In simple tasks such as booking a hair appointment, for instance, there are only so many loops of conversation we might go through. There just aren’t the long divergences that occur with discussing “open” domains (where the topic might meander and conversations nest for dozens of turns). This has two effects for Duplex’s RNN: (1) it mitigates the vanishing gradient problem, as we mentioned, and (2) it increases the sample size for particular conversational paths in Duplex’s training data. When a domain is closed, conversations are pigeonholed—the same sorts of conversations occur over and over, building up a stronger dataset for harder-to-reach features such as natural timing, knowing industry/trade slang, and so on.
The future of Duplex
It’s still unclear in which direction Google will choose to go to further develop Duplex. Our best guess would be perfecting its current performance, making sure Duplex identifies itself as an AI to its interlocutor, and potentially adding new domains. Businesses could possibly use a similar technology for handling phone calls and answering frequently asked questions.
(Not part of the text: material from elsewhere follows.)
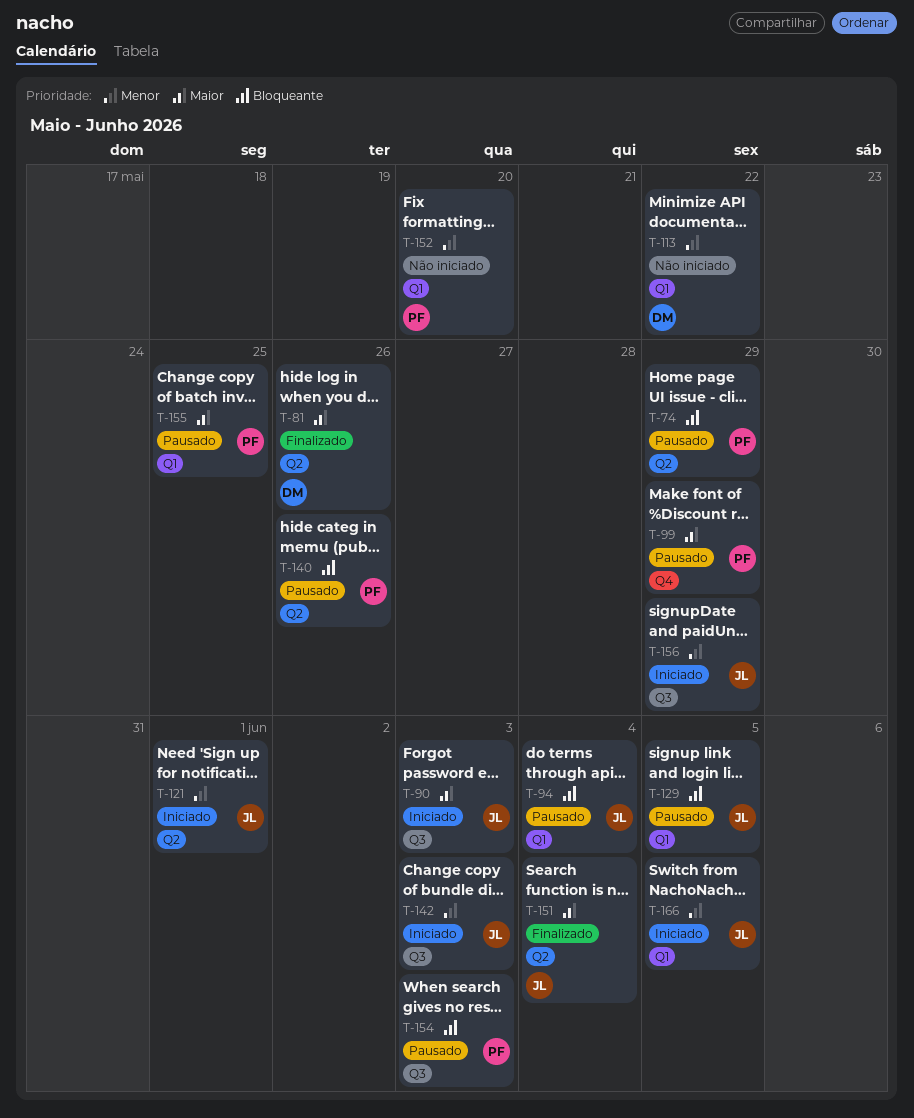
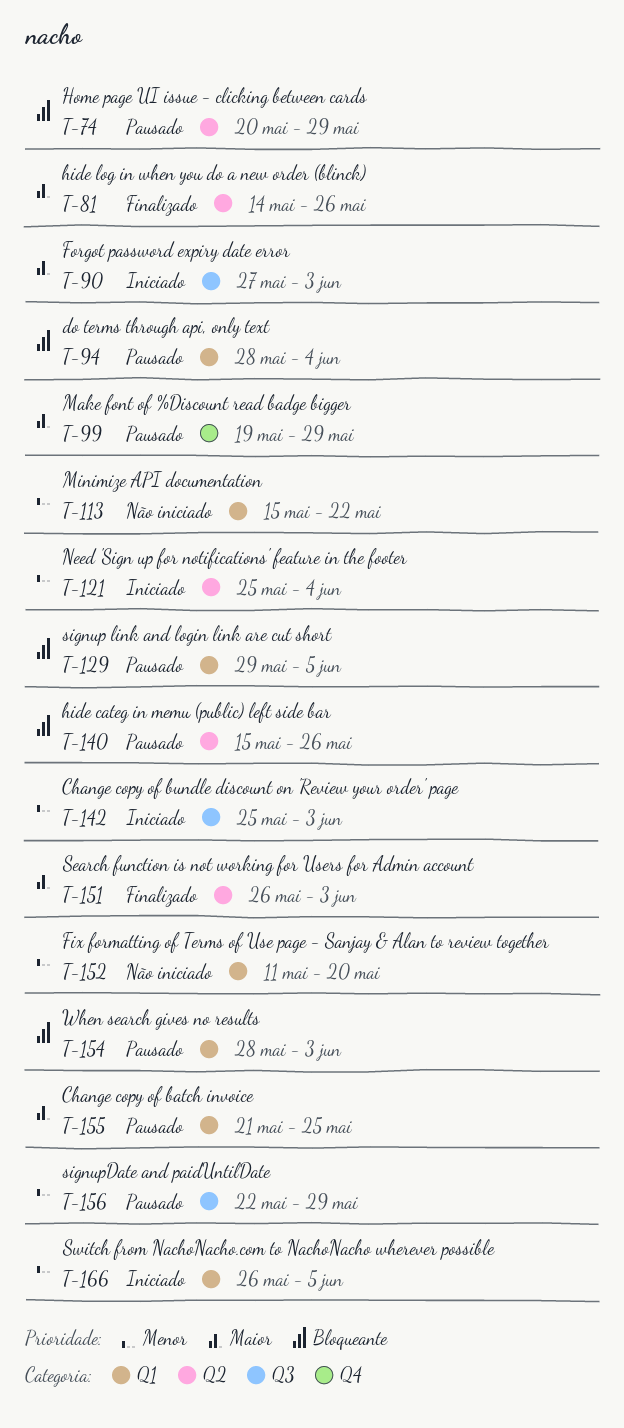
T-121, due: Jun 1 -> Jun 4
T-151, due: Jun 4 -> Jun 3
T-154, label: Q3 -> Q1
T-156, status: Iniciado -> Pausado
Polishing the interactions between Duplex and another AI assistant representing a business, or developing a “physical” assistant system that is able to handle a certain set of conversational tasks would be an interesting experiment as well.
Regardless, Duplex in its current state represents a significant milestone of advancement in the field of AI, machine learning and speech act theory. Sometimes we may overlook the fact that neural networks are not entirely a new idea. RNNs in particular already existed in the 90s. The real breakthrough that made RNNs powerful and quite popular today is their integration with the concepts of speech act theory. Specifically, it is the capacity for thinking in terms of conversational intents that ultimately allows RNNs to punch above their weight.
Last but not least, Duplex can make a variety of services more friendly and accessible to elderly and disabled customers. It can make life easier especially for people that have hearing and speech impairments. Businesses can surely find value in a technology like Duplex that lowers the barrier for the interactions with customers of diverse backgrounds.